Sul caso Festa e sui comuni irpini commissariati, il nuovo prefetto ha dichiarato di non aver ancora approfondito: “Oggi è il mio primo giorno, non ho avuto tempo e modo di approfondire, ma immagino che la situazione non sia differente dagli altri comuni sciolti per infiltrazioni mafiose. Il fatto che ci siano le commissioni già a lavoro vuol dire che si è sulla strada del ripristino dei temi della legalità e il rapporto con la nostra prefettura garantirà un ottimo lavoro”.

Un lavoro a trecentosessanta gradi che non lascerà fuori le fasce deboli della polazione: "Non dimentico assolutamente donne e famiglie in difficoltà, così come spero che non lo facciano comune e provincia.
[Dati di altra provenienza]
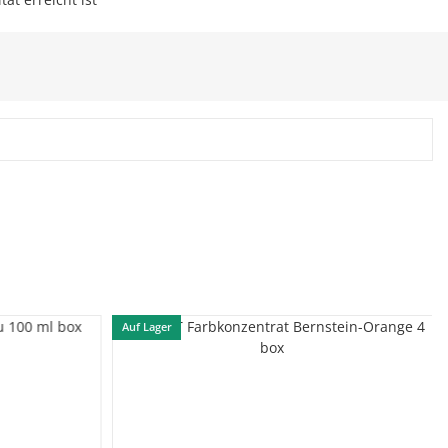
Auf Lager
Continueremo a porre l'attenzione sulle mediazioni attinenti al mondo economico e sociale che necessariamente troveranno sempre un tavolo qui in prefettura”, ha sottolineato rispetto alle vertenze IIA e Asidep. "Etica e morale vanno di pari passo con le tematiche inerenti la legalità. Essenziali. La mia vita è impostata in questo modo e mi piace circondarmi di persone che la pensano come me per agire e raggiungere l'obiettivo comune".

La carriera fino ad Avellino 

Il nuovo prefetto di Avellino, Rossana Riflesso, è entrata nei ruoli della carriera prefettizia nel Ministero dell'Interno nel 1990 con la qualifica di Consigliere di Prefettura. Ha prestato servizio quale Viceprefetto presso le Prefetture di Belluno (1990/1991), Foggia (1991/1993), Palermo (1993/2000), Bari (nel 2001/2011), Barletta-Andria-Trani (2011) ed ancora Bari (2011-2017). È diventata Viceprefetto con funzioni vicarie nel 2017 proprio nell'Ufficio Territoriale del Governo di Barletta-Andria-Trani, prima di assumere, dall'ottobre dello stesso anno, analogo incarico nella Prefettura di Bari.

Numerosi gli incarichi ed i servizi speciali conferiti dal Ministero dell'Interno alla dottoressa Riflesso nel corso della carriera, tra i quali si segnalano quelli da Commissario Straordinario nei Comuni di Turi, Bitetto, Gioia del Colle, Gravina in Puglia, Palo del Colle e Corato e di Sub-Commissario della Provincia di Bari e dei Comuni di Vieste, Conversano, Noci, Altamura, Barletta, Trani, Gravina in Puglia, Molfetta ed Adelfia.

Nella seduta del Consiglio dei Ministri del 26 luglio 2022, su proposta del Ministro dell'interno Luciana Lamorgese, la dottoressa Rossana Riflesso è stata nominata Prefetto di Barletta Andria Trani, dove ha assunto le funzioni il successivo 4 agosto. Oggi, 20 maggio 2024, inizia a svolgere le funzioni di prefetto ad Avellino.